Niall zamierzał się upić w trupa i w końcu stracić dziewictwo. Nie było ku temu lepszej okazji niż impreza u Harrego, która miała się odbyć tego wieczoru.
Zayn nie odbierał telefonu ani nie odpisywał na smsy Nialla przez dwa dni. Był na niego wściekły z powodu ostatniej ucieczki pomimo wymyślonego przez Nialla powodu. Blondyn na prawdę się bał, że to już koniec jego zemsty, ale Zayn ponownie nabrał na niego ochoty kiedy dostał wiadomość z prośbą o towarzystwo na imprezie i zapewnienie, że ostatnie zachowanie zostanie mu wynagrodzone.

Zayn przyjechał po swojego chłopaka o 19. Czekał oparty o maskę drogiego samochodu z dłońmi splecionymi za torsie. Zamierzał udawać bardzo złego aby Niall wyjątkowo się postarał, ale już odrobinę zmiękł kiedy go zobaczył. Czarne rurki idealnie go opinały, a szczególnie tyłek, który wiele osób podziwiało. Beżowy, nieco za duży sweter wsadzony z przodu w spodnie sprawiał, że blondyn wyglądał uroczo i gorąco zarazem. Zayn najchętniej zaliczył by go w aucie, już teraz.
Horan podszedł do niego powoli i spuścił wzrok jakby naprawdę miał wyrzuty sumienia.
- Przepraszam, spanikowałem. Nie gniewaj się na mnie. - mruknął całując kącik jego ust i trącając nosem ten jego. Brunet nie mógł się powstrzymać żeby go nie objąć i pocałować wpychając język do jego ust. Nie musiał już mówić, że przeprosiny zostały przyjęte. Wsiedli do samochodu i pojechali na miejsce. Gdyby nie znali okolicy to spokojnie mogliby podążać za dźwiękiem muzyki, która była bardzo głośna.
Wszyscy spojrzeli na nich kiedy pojawili się w domu, Zayn był gwarancją dobrej imprezy. Od razu dostali drinki, które Niall chętnie przyjął bo zamierzał się dzisiaj ostro upić i stracić dziewictwo. Pierwszym objawem upojenia było wyciągnięcie Zayna na parkiet i szczere, pijackie zwierzenia pod wpływem poczynań wyższego.
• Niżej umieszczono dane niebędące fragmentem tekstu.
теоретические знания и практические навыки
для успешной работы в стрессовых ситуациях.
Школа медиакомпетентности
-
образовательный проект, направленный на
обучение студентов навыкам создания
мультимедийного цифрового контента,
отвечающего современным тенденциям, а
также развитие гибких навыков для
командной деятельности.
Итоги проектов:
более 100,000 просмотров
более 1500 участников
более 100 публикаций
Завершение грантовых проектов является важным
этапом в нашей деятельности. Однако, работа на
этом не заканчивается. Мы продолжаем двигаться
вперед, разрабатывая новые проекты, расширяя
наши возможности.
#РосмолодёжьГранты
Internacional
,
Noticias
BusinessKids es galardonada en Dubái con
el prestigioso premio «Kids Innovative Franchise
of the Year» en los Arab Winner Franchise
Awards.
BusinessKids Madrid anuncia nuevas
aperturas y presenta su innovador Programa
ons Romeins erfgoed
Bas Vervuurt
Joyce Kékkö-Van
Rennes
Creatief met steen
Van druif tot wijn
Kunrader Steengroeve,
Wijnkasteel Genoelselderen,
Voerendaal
Tańczył i dotykał jego ciała jakby nie było nikogo poza Niallem i mimo tego, że blondyn wiedział jakim dupkiem jest to w tej chwili nawet tego chciał.
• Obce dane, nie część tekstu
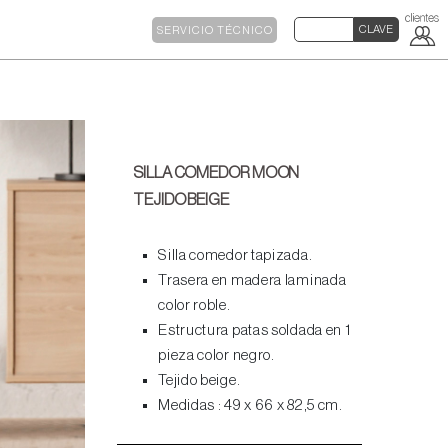
SERVICIO TÉCNICO
SILLA COMEDOR MOON
TEJIDO BEIGE
Silla comedor tapizada.
Trasera en madera laminada
color roble.
Estructura patas soldada en 1
pieza color negro.
Tejido beige.
Medidas : 49 x 66 x 82,5 cm.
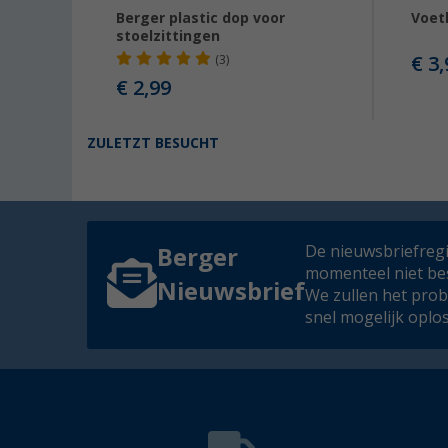
Berger plastic dop voor
Voet
stoelzittingen
€ 3,
(3)
€ 2,99
ZULETZT BESUCHT
De nieuwsbriefregis
Berger
momenteel niet be
Nieuwsbrief
We zullen het pro
snel mogelijk oplo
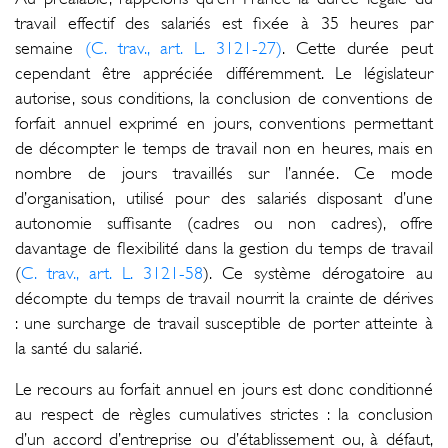
travail effectif des salariés est fixée à 35 heures par
semaine
(C. trav., art. L. 3121-27)
. Cette durée peut
cependant être appréciée différemment. Le législateur
autorise, sous conditions, la conclusion de conventions de
forfait annuel exprimé en jours, conventions permettant
de décompter le temps de travail non en heures, mais en
nombre de jours travaillés sur l’année. Ce mode
d’organisation, utilisé pour des salariés disposant d’une
autonomie suffisante (cadres ou non cadres), offre
davantage de flexibilité dans la gestion du temps de travail
(
C. trav., art. L. 3121-58
). Ce système dérogatoire au
décompte du temps de travail nourrit la crainte de dérives
: une surcharge de travail susceptible de porter atteinte à
la santé du salarié.
Le recours au forfait annuel en jours est donc conditionné
au respect de règles cumulatives strictes : la conclusion
d’un accord d’entreprise ou d’établissement ou, à défaut,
- przelecisz mnie dziś prawda? - przygryzł wargę i nie czekał nawet na odpowiedź. - chodźmy na górę, chcę żebyś zrobił to teraz. Ubrałem ładną bieliznę. - mówił nieskładnie. Złapał bruneta za rękę i ciągnął na piętro gdzie szybko znaleźli pokój i zaczęli oddawać namiętnością, ale Niall nie byłby sobą gdyby nie powiedział co mu leży na sercu gdy był już nagi i czekał aż kutas Zayna się w nim znajdzie. - Jestem prawiczkiem, bądź delikatny dobrze?